▶ _What the task asks_: Copy the records below exactly.

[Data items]
────────────────────

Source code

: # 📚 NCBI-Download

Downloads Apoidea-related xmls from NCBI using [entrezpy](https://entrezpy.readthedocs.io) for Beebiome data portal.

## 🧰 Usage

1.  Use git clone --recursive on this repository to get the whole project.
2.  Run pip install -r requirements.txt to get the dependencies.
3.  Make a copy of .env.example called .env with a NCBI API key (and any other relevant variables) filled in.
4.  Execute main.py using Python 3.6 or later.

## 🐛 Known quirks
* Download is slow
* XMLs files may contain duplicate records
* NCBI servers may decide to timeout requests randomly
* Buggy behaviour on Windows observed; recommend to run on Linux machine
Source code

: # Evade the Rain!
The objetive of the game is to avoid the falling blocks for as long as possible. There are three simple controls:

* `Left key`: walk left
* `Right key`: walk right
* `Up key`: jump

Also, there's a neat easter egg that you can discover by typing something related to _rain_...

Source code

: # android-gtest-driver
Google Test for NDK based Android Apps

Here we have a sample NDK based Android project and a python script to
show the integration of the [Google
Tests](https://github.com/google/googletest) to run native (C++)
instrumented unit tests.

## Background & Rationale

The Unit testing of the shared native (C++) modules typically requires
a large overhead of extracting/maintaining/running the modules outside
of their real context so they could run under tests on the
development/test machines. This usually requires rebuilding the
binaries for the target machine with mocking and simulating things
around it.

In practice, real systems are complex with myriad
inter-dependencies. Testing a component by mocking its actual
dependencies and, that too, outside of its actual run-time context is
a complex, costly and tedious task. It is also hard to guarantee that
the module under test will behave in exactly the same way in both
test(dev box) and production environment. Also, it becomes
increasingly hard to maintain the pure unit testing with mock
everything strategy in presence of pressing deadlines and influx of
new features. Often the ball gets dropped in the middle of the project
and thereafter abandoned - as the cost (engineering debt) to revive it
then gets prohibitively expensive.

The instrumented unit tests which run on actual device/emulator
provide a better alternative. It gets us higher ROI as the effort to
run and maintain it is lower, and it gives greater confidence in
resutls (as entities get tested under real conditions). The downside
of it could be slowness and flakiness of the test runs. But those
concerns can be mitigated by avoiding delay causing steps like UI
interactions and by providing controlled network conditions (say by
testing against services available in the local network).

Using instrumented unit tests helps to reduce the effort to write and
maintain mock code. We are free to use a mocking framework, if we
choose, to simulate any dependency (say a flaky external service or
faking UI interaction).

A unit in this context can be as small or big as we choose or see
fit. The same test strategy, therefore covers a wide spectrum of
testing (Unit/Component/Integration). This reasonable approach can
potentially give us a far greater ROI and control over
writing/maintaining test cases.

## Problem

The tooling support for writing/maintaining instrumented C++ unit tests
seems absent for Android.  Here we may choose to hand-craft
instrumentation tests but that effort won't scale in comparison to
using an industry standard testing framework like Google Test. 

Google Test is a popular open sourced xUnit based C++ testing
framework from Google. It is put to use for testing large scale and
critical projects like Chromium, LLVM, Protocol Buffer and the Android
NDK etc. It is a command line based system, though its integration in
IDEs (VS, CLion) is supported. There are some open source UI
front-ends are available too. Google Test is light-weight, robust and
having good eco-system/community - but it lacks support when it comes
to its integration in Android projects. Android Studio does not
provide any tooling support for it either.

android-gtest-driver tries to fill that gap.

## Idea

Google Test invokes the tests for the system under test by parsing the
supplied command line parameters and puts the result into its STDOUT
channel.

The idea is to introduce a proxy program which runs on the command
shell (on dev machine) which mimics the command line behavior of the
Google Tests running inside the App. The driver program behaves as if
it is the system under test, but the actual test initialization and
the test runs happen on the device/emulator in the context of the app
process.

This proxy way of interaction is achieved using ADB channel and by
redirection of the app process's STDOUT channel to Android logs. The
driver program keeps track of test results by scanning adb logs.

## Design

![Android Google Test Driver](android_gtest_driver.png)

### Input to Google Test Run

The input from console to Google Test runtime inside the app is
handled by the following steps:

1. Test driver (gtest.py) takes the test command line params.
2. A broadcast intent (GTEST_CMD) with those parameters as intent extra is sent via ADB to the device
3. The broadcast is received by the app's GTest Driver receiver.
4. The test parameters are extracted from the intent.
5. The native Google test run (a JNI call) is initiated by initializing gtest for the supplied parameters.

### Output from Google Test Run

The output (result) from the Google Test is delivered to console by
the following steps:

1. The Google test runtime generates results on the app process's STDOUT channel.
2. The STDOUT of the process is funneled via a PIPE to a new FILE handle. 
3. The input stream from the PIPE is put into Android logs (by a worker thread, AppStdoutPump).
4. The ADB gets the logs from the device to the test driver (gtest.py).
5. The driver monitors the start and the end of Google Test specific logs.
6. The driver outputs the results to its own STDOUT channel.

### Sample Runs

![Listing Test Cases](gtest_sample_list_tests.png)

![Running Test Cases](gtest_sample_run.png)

────────────────────

▶ _Expected output_:
Source code

: # 📚 NCBI-Download

Downloads Apoidea-related xmls from NCBI using [entrezpy](https://entrezpy.readthedocs.io) for Beebiome data portal.

## 🧰 Usage

1.  Use git clone --recursive on this repository to get the whole project.
2.  Run pip install -r requirements.txt to get the dependencies.
3.  Make a copy of .env.example called .env with a NCBI API key (and any other relevant variables) filled in.
4.  Execute main.py using Python 3.6 or later.

## 🐛 Known quirks
* Download is slow
* XMLs files may contain duplicate records
* NCBI servers may decide to timeout requests randomly
* Buggy behaviour on Windows observed; recommend to run on Linux machine
Source code

: # Evade the Rain!
The objetive of the game is to avoid the falling blocks for as long as possible. There are three simple controls:

* `Left key`: walk left
* `Right key`: walk right
* `Up key`: jump

Also, there's a neat easter egg that you can discover by typing something related to _rain_...

Source code

: # android-gtest-driver
Google Test for NDK based Android Apps

Here we have a sample NDK based Android project and a python script to
show the integration of the [Google
Tests](https://github.com/google/googletest) to run native (C++)
instrumented unit tests.

## Background & Rationale

The Unit testing of the shared native (C++) modules typically requires
a large overhead of extracting/maintaining/running the modules outside
of their real context so they could run under tests on the
development/test machines. This usually requires rebuilding the
binaries for the target machine with mocking and simulating things
around it.

In practice, real systems are complex with myriad
inter-dependencies. Testing a component by mocking its actual
dependencies and, that too, outside of its actual run-time context is
a complex, costly and tedious task. It is also hard to guarantee that
the module under test will behave in exactly the same way in both
test(dev box) and production environment. Also, it becomes
increasingly hard to maintain the pure unit testing with mock
everything strategy in presence of pressing deadlines and influx of
new features. Often the ball gets dropped in the middle of the project
and thereafter abandoned - as the cost (engineering debt) to revive it
then gets prohibitively expensive.

The instrumented unit tests which run on actual device/emulator
provide a better alternative. It gets us higher ROI as the effort to
run and maintain it is lower, and it gives greater confidence in
resutls (as entities get tested under real conditions). The downside
of it could be slowness and flakiness of the test runs. But those
concerns can be mitigated by avoiding delay causing steps like UI
interactions and by providing controlled network conditions (say by
testing against services available in the local network).

Using instrumented unit tests helps to reduce the effort to write and
maintain mock code. We are free to use a mocking framework, if we
choose, to simulate any dependency (say a flaky external service or
faking UI interaction).

A unit in this context can be as small or big as we choose or see
fit. The same test strategy, therefore covers a wide spectrum of
testing (Unit/Component/Integration). This reasonable approach can
potentially give us a far greater ROI and control over
writing/maintaining test cases.

## Problem

The tooling support for writing/maintaining instrumented C++ unit tests
seems absent for Android.  Here we may choose to hand-craft
instrumentation tests but that effort won't scale in comparison to
using an industry standard testing framework like Google Test. 

Google Test is a popular open sourced xUnit based C++ testing
framework from Google. It is put to use for testing large scale and
critical projects like Chromium, LLVM, Protocol Buffer and the Android
NDK etc. It is a command line based system, though its integration in
IDEs (VS, CLion) is supported. There are some open source UI
front-ends are available too. Google Test is light-weight, robust and
having good eco-system/community - but it lacks support when it comes
to its integration in Android projects. Android Studio does not
provide any tooling support for it either.

android-gtest-driver tries to fill that gap.

## Idea

Google Test invokes the tests for the system under test by parsing the
supplied command line parameters and puts the result into its STDOUT
channel.

The idea is to introduce a proxy program which runs on the command
shell (on dev machine) which mimics the command line behavior of the
Google Tests running inside the App. The driver program behaves as if
it is the system under test, but the actual test initialization and
the test runs happen on the device/emulator in the context of the app
process.

This proxy way of interaction is achieved using ADB channel and by
redirection of the app process's STDOUT channel to Android logs. The
driver program keeps track of test results by scanning adb logs.

## Design

![Android Google Test Driver](android_gtest_driver.png)

### Input to Google Test Run

The input from console to Google Test runtime inside the app is
handled by the following steps:

1. Test driver (gtest.py) takes the test command line params.
2. A broadcast intent (GTEST_CMD) with those parameters as intent extra is sent via ADB to the device
3. The broadcast is received by the app's GTest Driver receiver.
4. The test parameters are extracted from the intent.
5. The native Google test run (a JNI call) is initiated by initializing gtest for the supplied parameters.

### Output from Google Test Run

The output (result) from the Google Test is delivered to console by
the following steps:

1. The Google test runtime generates results on the app process's STDOUT channel.
2. The STDOUT of the process is funneled via a PIPE to a new FILE handle. 
3. The input stream from the PIPE is put into Android logs (by a worker thread, AppStdoutPump).
4. The ADB gets the logs from the device to the test driver (gtest.py).
5. The driver monitors the start and the end of Google Test specific logs.
6. The driver outputs the results to its own STDOUT channel.

### Sample Runs

![Listing Test Cases](gtest_sample_list_tests.png)

![Running Test Cases](gtest_sample_run.png)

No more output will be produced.